Japanese investors are staying away from Europe in favour of Treasuries again
It's something of a trend that has been developing since Q4 2018 as Japanese investors look to switch money from European bonds to that of the US, as global growth slowdown and recession fears continue to grip markets.
In Europe, we're seeing bund yields fall back towards 0% while in Japan, investors are squeezed out by the fact that the BOJ basically owns half of JGBs in the bond market. That is leaving little options for investors to really find investment opportunities.

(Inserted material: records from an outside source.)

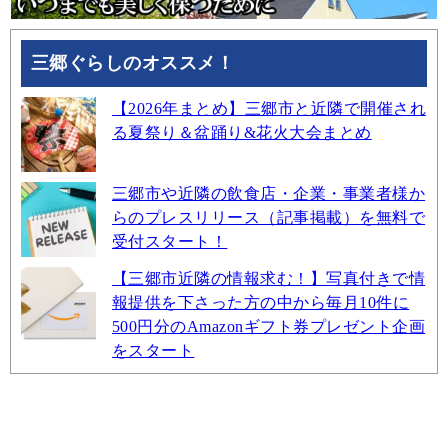
三郷ぐらしのオススメ！
【2026年まとめ】三郷市と近隣で開催され
る夏祭り＆盆踊り&花火大会まとめ
三郷市や近隣の飲食店・企業・事業者様か
らのプレスリリース（記事掲載）を無料で
受付スタート！
【三郷市近隣の情報求む！】写真付きで情
報提供を下さった方の中から毎月10件に
500円分のAmazonギフト券プレゼント企画
をスタート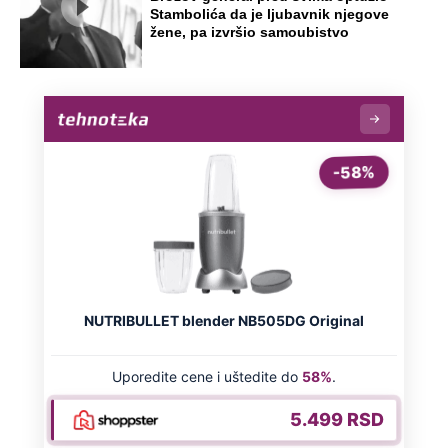
Stambolića da je ljubavnik njegove
žene, pa izvršio samoubistvo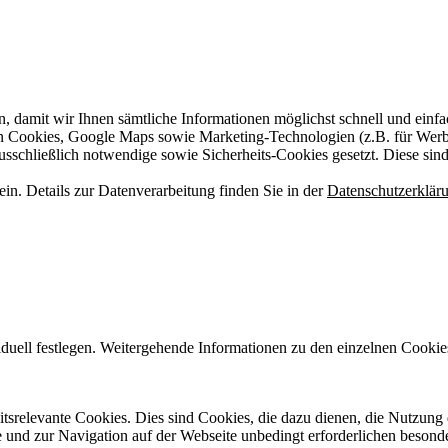
n, damit wir Ihnen sämtliche Informationen möglichst schnell und einf
on Cookies, Google Maps sowie Marketing-Technologien (z.B. für Wer
ausschließlich notwendige sowie Sicherheits-Cookies gesetzt. Diese sin
n. Details zur Datenverarbeitung finden Sie in der
Datenschutzerklär
iduell festlegen. Weitergehende Informationen zu den einzelnen Cookie
itsrelevante Cookies. Dies sind Cookies, die dazu dienen, die Nutzung 
 und zur Navigation auf der Webseite unbedingt erforderlichen besond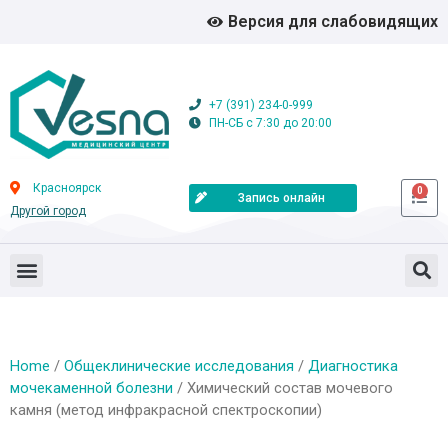
Версия для слабовидящих
+7 (391) 234-0-999
ПН-СБ с 7:30 до 20:00
Красноярск
0
Запись онлайн
Другой город
Home
/
Общеклинические исследования
/
Диагностика
мочекаменной болезни
/ Химический состав мочевого
камня (метод инфракрасной спектроскопии)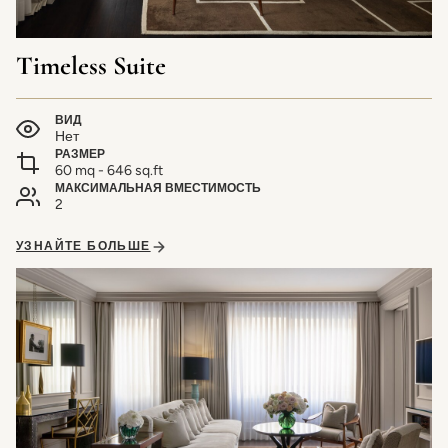
Timeless Suite
ВИД
Нет
РАЗМЕР
60 mq - 646 sq.ft
МАКСИМАЛЬНАЯ ВМЕСТИМОСТЬ
2
УЗНАЙТЕ БОЛЬШЕ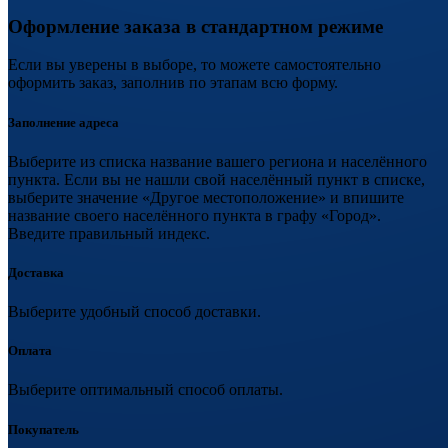
Оформление заказа в стандартном режиме
Если вы уверены в выборе, то можете самостоятельно
оформить заказ, заполнив по этапам всю форму.
Заполнение адреса
Выберите из списка название вашего региона и населённого
пункта. Если вы не нашли свой населённый пункт в списке,
выберите значение «Другое местоположение» и впишите
название своего населённого пункта в графу «Город».
Введите правильный индекс.
Доставка
Выберите удобный способ доставки.
Оплата
Выберите оптимальный способ оплаты.
Покупатель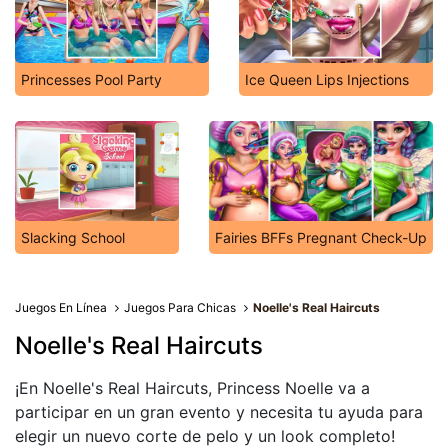
Princesses Pool Party
Ice Queen Lips Injections
Slacking School
Fairies BFFs Pregnant Check-Up
Juegos En Línea
Juegos Para Chicas
Noelle's Real Haircuts
Noelle's Real Haircuts
¡En Noelle's Real Haircuts, Princess Noelle va a
participar en un gran evento y necesita tu ayuda para
elegir un nuevo corte de pelo y un look completo!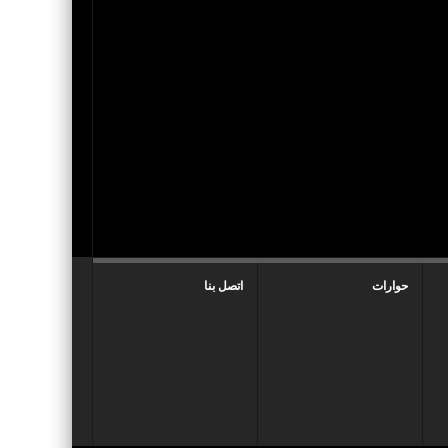
حوارات
اتصل بنا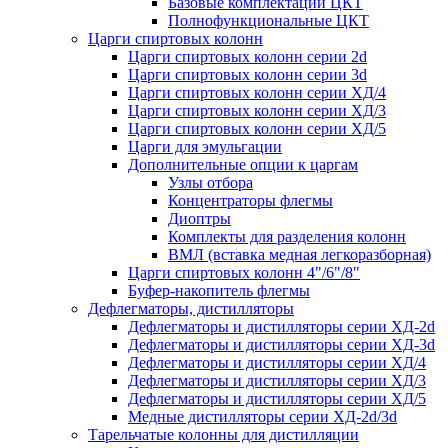
Базовые комплектации ЦКТ
Полнофункциональные ЦКТ
Царги спиртовых колонн
Царги спиртовых колонн серии 2d
Царги спиртовых колонн серии 3d
Царги спиртовых колонн серии ХД/4
Царги спиртовых колонн серии ХД/3
Царги спиртовых колонн серии ХД/5
Царги для эмульгации
Дополнительные опции к царгам
Узлы отбора
Концентраторы флегмы
Диоптры
Комплекты для разделения колонн
ВМЛ (вставка медная легкоразборная)
Царги спиртовых колонн 4"/6"/8"
Буфер-накопитель флегмы
Дефлегматоры, дистилляторы
Дефлегматоры и дистилляторы серии ХД-2d
Дефлегматоры и дистилляторы серии ХД-3d
Дефлегматоры и дистилляторы серии ХД/4
Дефлегматоры и дистилляторы серии ХД/3
Дефлегматоры и дистилляторы серии ХД/5
Медные дистилляторы серии ХД-2d/3d
Тарельчатые колонны для дистилляции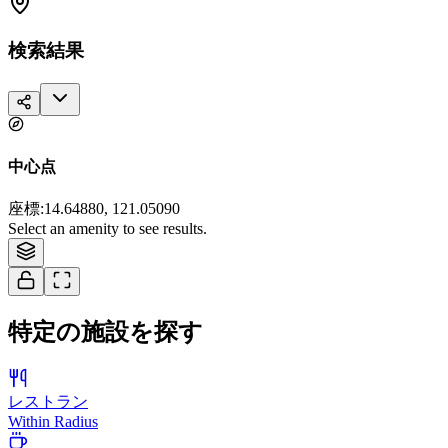
検索結果
中心点
座標
:
14.64880, 121.05090
Tiles © Esri — Source: Esri, i-cubed, USDA, USGS, AEX, GeoEye,
Select an amenity to see results.
Getmapping, Aerogrid, IGN, IGP, and the GIS User Community
特定の施設を探す
レストラン
Within Radius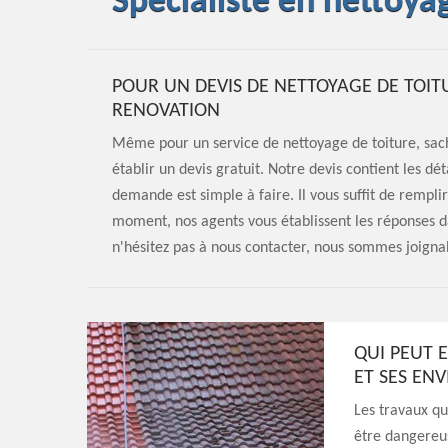
Spécialiste en nettoya
POUR UN DEVIS DE NETTOYAGE DE TOITU
RENOVATION
Même pour un service de nettoyage de toiture, sac
établir un devis gratuit. Notre devis contient les déta
demande est simple à faire. Il vous suffit de rempli
moment, nos agents vous établissent les réponses d
n'hésitez pas à nous contacter, nous sommes joigna
QUI PEUT 
ET SES ENV
Les travaux qu
être dangereu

Treasuries have been shunned by Japanese investors since 2017 due to the fact that the actual cost of hedging the currency risk has continually risen thanks to the increase in Libor despite the cross-currency basis swap being relatively low:
I explained more on that in a post last year here.
So, why are Japanese investors coming back to Treasuries again if the cost related to hedging the currency risk is still high?
I reckon it could be due to the fact that investors would rather participate in potential capital gains (falling yields) offered by Treasuries and perhaps bite the bullet and leave their investment unhedged against currency risks.
From an investing perspective, there's a couple of reasons still supporting a move lower in bond yields i.e. weakening inflation, global growth slowdown (recession fears) and more dovish central banks. But the last reason is likely key to the decision here.
The ECB and BOJ are already in negative rates territory and would have limited scope for further rate cutting in the event of a global economic downturn. Whereas if you compare that to the Fed, there's plenty of room to cut rates from the current 2.25% to 2.50% range and that will allow for yields to head much lower if and when such circumstances are to arise.
With global bond market players seeking out Treasuries, it provides an indirect tailwind for the dollar in the bigger picture so this is something to consider in the medium-to-long term.